Q: How much time is needed for each step?
- A: It’s up to the UX lead to decide, and it will vary widely by product and feature. Some teams follow 2-week sprints; others are longer/ shorter. Some have 1-year release cycles; others release continuously. Some initiatives are huge multi-year initiatives; others are small enhancements.
Q: I’m Concerned 8-Steps will be seen as a “Waterfall”, “Too Many Steps”, “Too Complicated” or Contribute to the idea “UX is Too Slow/ Takes Too Long”
- A: 8-Steps is no more waterfall than any other engineering process with quality checks, tests, and planning. 8-Steps is iterative. That’s the crux of steps 3–4 and Steps 5–8 as part of Agile. UX 8 -teps should ultimately speed up delivery and product-market fit because the UX team will get what they need to execute and evaluate options earlier in the process.
Q: Do I have to always follow all 8-Steps for every design, feature, or initiative? What outputs or artifacts are “required” for each step? And why call it “8-Steps” if the UX Lead can choose to skip steps?

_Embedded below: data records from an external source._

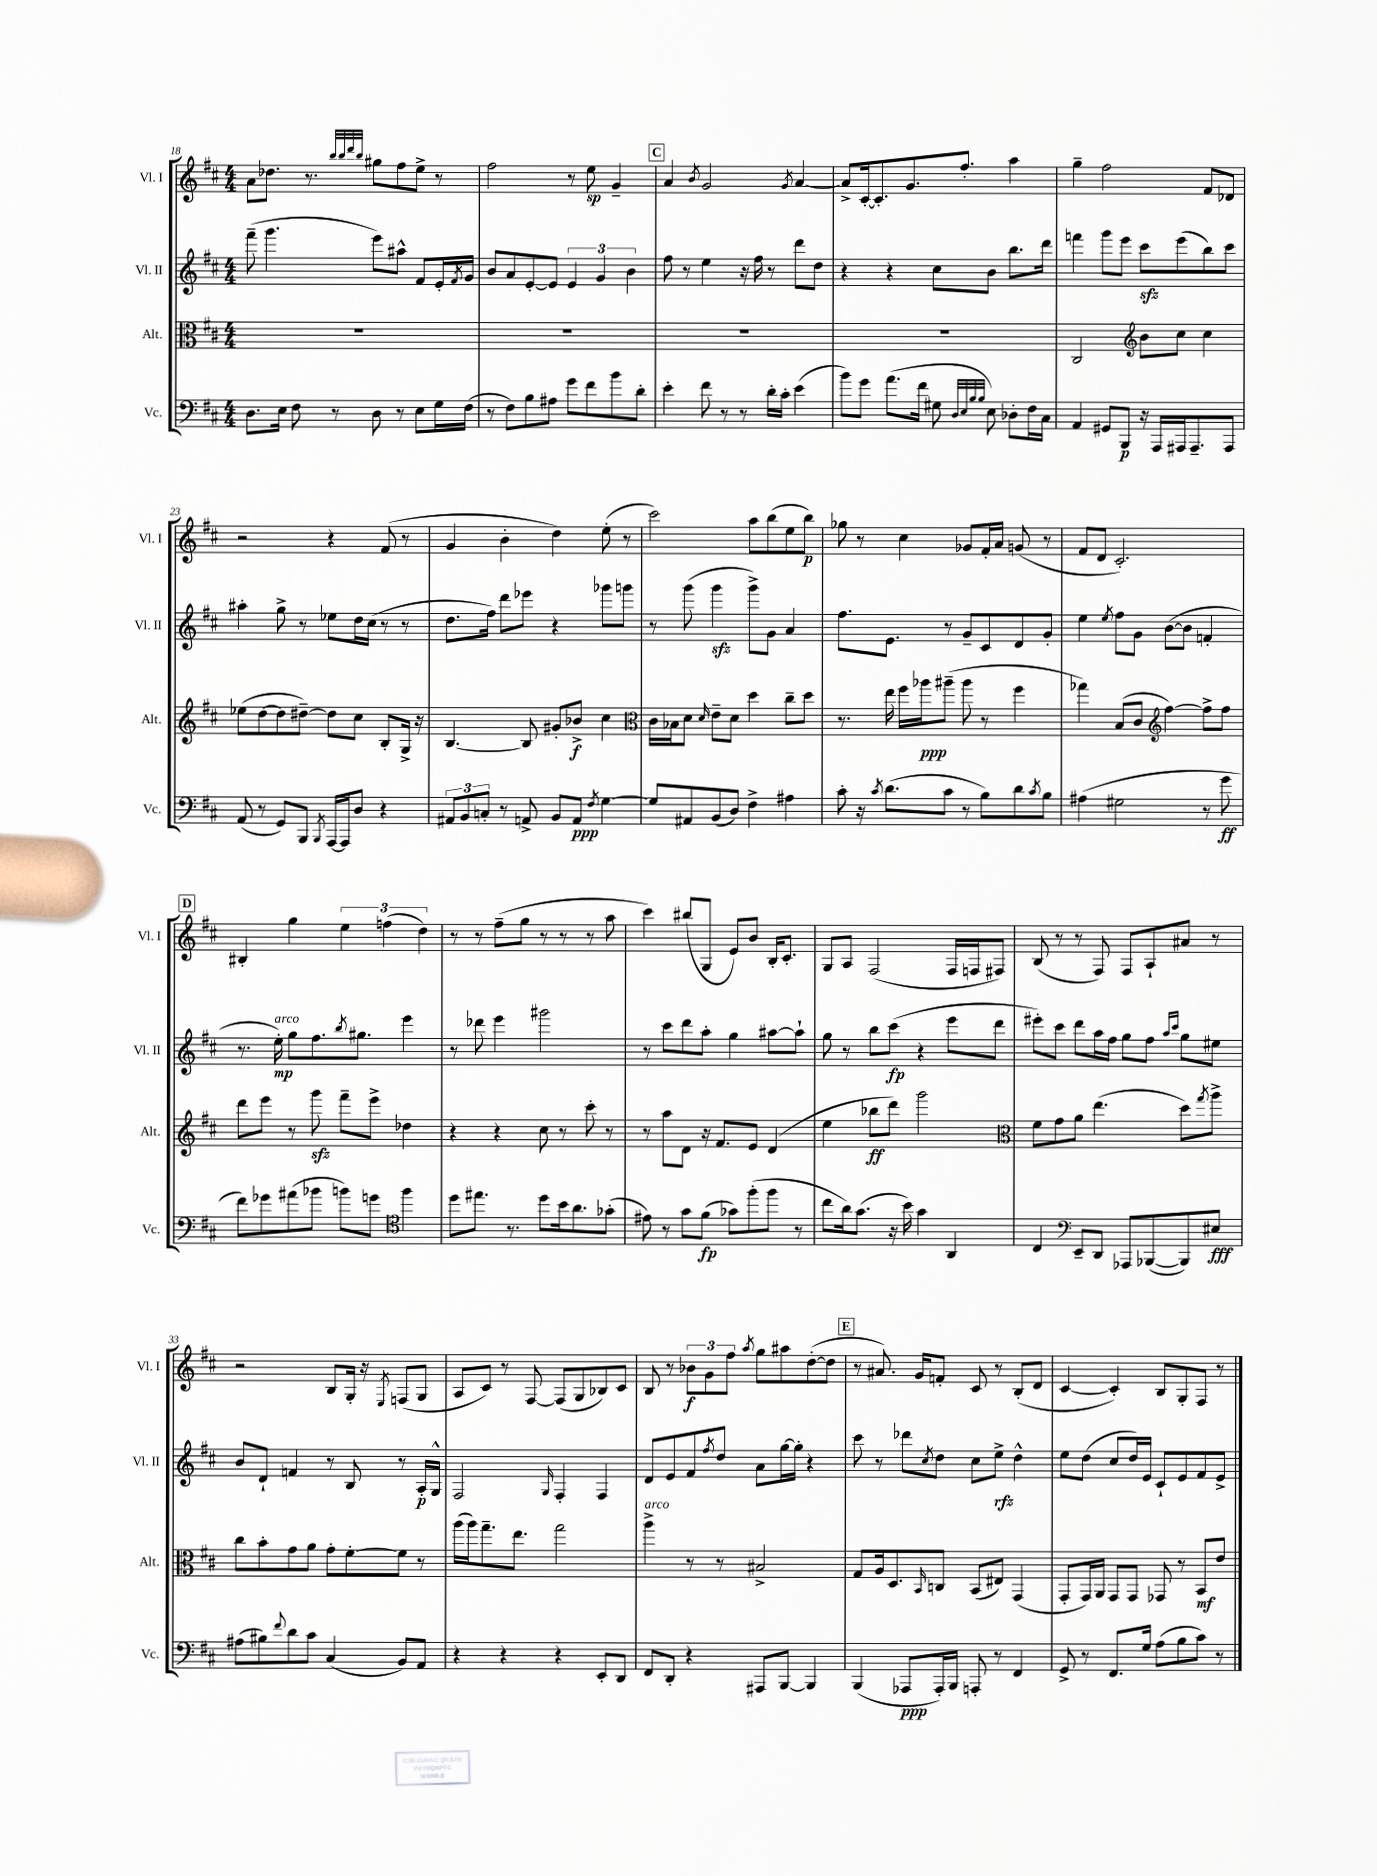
<<
\new StaffGroup <<
\new Staff = "s0" \with { instrumentName = "Vl. I" shortInstrumentName = "Vl. I" } {
    \clef treble \key d \major \numericTimeSignature \time 4/4
    a'8 des''8. r8. \grace { b''32 b''32 d'''32 b''32 } gis''8 fis''8 e''8-> r8 |
    fis''2 r8 e''8\sp g'4-- |
    \mark \markup { \box "C" } a'4 \acciaccatura { b'8 } g'2 \acciaccatura { g'8 } a'4~ |
    a'8-> cis'16~-. cis'8.-. g'8. fis''8.-. a''4 |
    g''4-- fis''2 fis'8 des'8 |
    r2 r4 fis'8( r8 |
    g'4 b'4-. d''4) e''8-.( r8 |
    cis'''2) a''8 b''8( e''8 b''8\p) |
    ges''8 r8 cis''4 ges'8 fis'16-. a'16 g'8( r8 |
    fis'8 d'8 cis'2.-.) |
    \mark \markup { \box "D" } bis4-. g''4 \tuplet 3/2 { e''4 f''4( d''4) } |
    r8 r8 fis''8--( g''8 r8 r8 r8 a''8 |
    cis'''4) bis''8( g8 e'8) b'8 b16-. cis'8.-. |
    g8 a8 fis2( fis16 f16 fis8) |
    b8( r8 r8 fis8) fis8 a8-! ais'8 r8 |
    r2 b8 g16-. r16 \acciaccatura { e8 } f8( g8 |
    a8 cis'8) r8 fis8~ fis8( g8 bes8) cis'8 |
    b8 r8 \tuplet 3/2 { bes'8\f g'8 fis''8 } \acciaccatura { a''8 } g''8 ais''8 d''8~-.( d''8 |
    \mark \markup { \box "E" } r8 ais'8.) g'16 f'8-. cis'8 r8 b8-.( d'8 |
    cis'4~ cis'4-.) b8 g8-. fis8 r8 \bar "|." |
}
\new Staff = "s1" \with { instrumentName = "Vl. II" shortInstrumentName = "Vl. II" } {
    \clef treble \key d \major \numericTimeSignature \time 4/4
    fis'''8--( g'''4. e'''8) ais''8-^ fis'8 e'16-. \acciaccatura { fis'8 } g'16 |
    b'8 a'8 e'8~-. e'8 \tuplet 3/2 { e'4 g'4 b'4 } |
    \mark \markup { \box "C" } fis''8 r8 e''4 r16 fis''16 r8 d'''8 d''8 |
    r4 r4 cis''8 b'8 b''8. d'''16 |
    f'''4 g'''8 e'''8 cis'''8\sfz e'''8( b''8) cis'''8 |
    ais''4-. g''8-> r8 ees''8 d''16 cis''16( r8 r8 |
    d''8. fis''16) d'''8 ees'''8 r4 ges'''8 g'''8 |
    r8 g'''8( g'''4\sfz g'''8->) g'8 a'4 |
    fis''8. e'8. r8 g'8-- cis'8 d'8 g'8-. |
    e''4 \acciaccatura { e''8 } fis''8 g'8 b'8~( b'8 f'4-. |
    \mark \markup { \box "D" } r8. e''16-.\mp^\markup { \italic "arco" }) g''8 fis''8. \acciaccatura { b''8 } gis''8. e'''4 |
    r8 des'''8 e'''4 gis'''2 |
    r8 cis'''8 d'''8 a''8-. g''4 ais''8~ ais''8-! |
    g''8 r8 b''8 cis'''8\fp( r4 e'''8 d'''8 |
    eis'''8-.) cis'''8 d'''8 a''16 fis''16 g''8 fis''8 \grace { a''16 cis'''16 } g''8 eis''8 |
    b'8 d'8-! f'4 r8 b8 r8 a16-.\p g16-^ |
    fis2 \grace { g16 } fis4-. fis4 |
    d'8 e'8 fis'8 \acciaccatura { fis''8 } d''8 a'8 g''16~ g''16-. r4 |
    \mark \markup { \box "E" } cis'''8 r8 des'''8 \acciaccatura { cis''8 } d''8 cis''8 e''8->\rfz d''4-^ |
    e''8 d''8( cis''8 d''16) e'16 cis'8-! e'8 fis'8 e'8-> \bar "|." |
}
\new Staff = "s2" \with { instrumentName = "Alt." shortInstrumentName = "Alt." } {
    \clef alto \key d \major \numericTimeSignature \time 4/4
    R1 |
    R1 |
    \mark \markup { \box "C" } R1 |
    R1 |
    cis2 \clef treble b'8 cis''8 cis''4 |
    ees''8( d''8~ d''8 dis''8~--) dis''8 cis''8 b8-. g16-> r16 |
    b4.~ b8 gis'8-. bes'8->\f cis''4 |
    \clef alto cis'16 bes16 d'8 \grace { d'16 } e'8-- d'8 d''4 cis''8-- d''8 |
    r8. e''16 fis''16 aes''16\ppp ais''8--( ais''8 r8 fis''4 |
    ges''4) b8( cis'8 \clef treble fis''4~) fis''8-> fis''8 |
    \mark \markup { \box "D" } d'''8 e'''8 r8 g'''8\sfz fis'''8-- e'''8-> des''4 |
    r4 r4 cis''8 r8 cis'''8-. r8 |
    r8 a''8 d'8 r16 fis'8. e'8 d'4( |
    e''4 bes''8\ff d'''8) g'''2 |
    \clef alto fis'8 g'8 a'8 e''4.( d''8) \acciaccatura { g''8 } a''8-> |
    cis''8 b'8-. g'8 a'8 g'8-. fis'8~-. fis'8 r8 |
    a''16( a''16) g''8.-- e''8. g''2 |
    a''4->^\markup { \italic "arco" } r8 r8 bis2-> |
    \mark \markup { \box "E" } g8 a16 d8. \grace { b,16 } c8 b,8( eis8) g,4( |
    g,8-. g,16) a,16 g,8 g,8 ges,8 r8 b,8\mf e'8 \bar "|." |
}
\new Staff = "s3" \with { instrumentName = "Vc." shortInstrumentName = "Vc." } {
    \clef bass \key d \major \numericTimeSignature \time 4/4
    d8. e16 fis8 r8 d8 r8 e8 g16 fis16( |
    r8 fis8) b8 ais8 g'8 fis'8 b'8 d'8-. |
    \mark \markup { \box "C" } e'4-. fis'8 r8 r8 d'16-. cis'16-. e'4( |
    b'8) g'8 a'8.( fis'16 gis8 \grace { d32 e32 b32 b32 } e8) des8-. fis16 cis16 |
    a,4 gis,8 b,,8\p r16 a,,16 ais,,16 ais,,8.-- ais,,8 |
    a,8( r8 g,8) b,,8 \acciaccatura { b,,8 } a,,16~ a,,16 d8 r4 |
    \tuplet 3/2 { ais,8 b,8 c8-. } r8 a,8-> b,8 a,8\ppp \acciaccatura { fis8 } g4~ |
    g8 ais,8 b,8( d8) fis4-> ais4 |
    cis'8-. r16 \acciaccatura { cis'8 } d'8.( cis'8 r8 b8) d'8 \acciaccatura { cis'8 } b8 |
    ais4( gis2 r8 g'8\ff |
    \mark \markup { \box "D" } fis'8) ges'8 ais'8( bes'8 b'8) g'8 \clef tenor fis''4 |
    d''8 eis''8. r8. d''8 b'16 a'8. ges'8-.( |
    eis'8) r8 g'8 fis'8\fp( ges'8) fis''8-.( fis''8 r8 |
    cis''8 a'16) g'8.( r16 b'16) g'4 a,4 |
    cis4 \clef bass e,8-- d,8 aes,,8 bes,,8~( bes,,8) eis8\fff |
    ais8( bis8) \appoggiatura { fis'8 } d'8 cis'8 cis4( b,8) a,8 |
    r4 r4 r4 e,8-. d,8 |
    fis,8 d,8-. r4 ais,,8 b,,8~ b,,4 |
    \mark \markup { \box "E" } b,,4( aes,,8\ppp aes,,16-.) b,,16 a,,8-. r8 fis,4 |
    g,8-> r8 fis,8. g16 a8( b8 cis'8) r8 \bar "|." |
}
>>
>>
\layout { \context { \Score currentBarNumber = #18 } }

- A: UX 8-Steps defines the baseline expectation of what is needed to do proper end-end user-centered design. Having the steps there still sets an expectation for research, conception, etc. We shouldn’t be regularly skipping steps for any product, but per release/ feature, and in some circumstances, a step may not make sense. Given this, the UX Lead is empowered to skip steps. Example: you may already have requirements and staffing (step 1), personas and audience knowledge (2), North Star designs and concepts vetted (3–4), which means focusing on individual features at the sprint level (5+). The UX Lead also decides which artifacts will be most valuable to produce for handoff, based on that specific team’s expectations. For some products, UX might deliver workflows; others, pixel-perfect designs; others, Figma files; others, UI code; others, written specs… It’s entirely up to the leader to decide.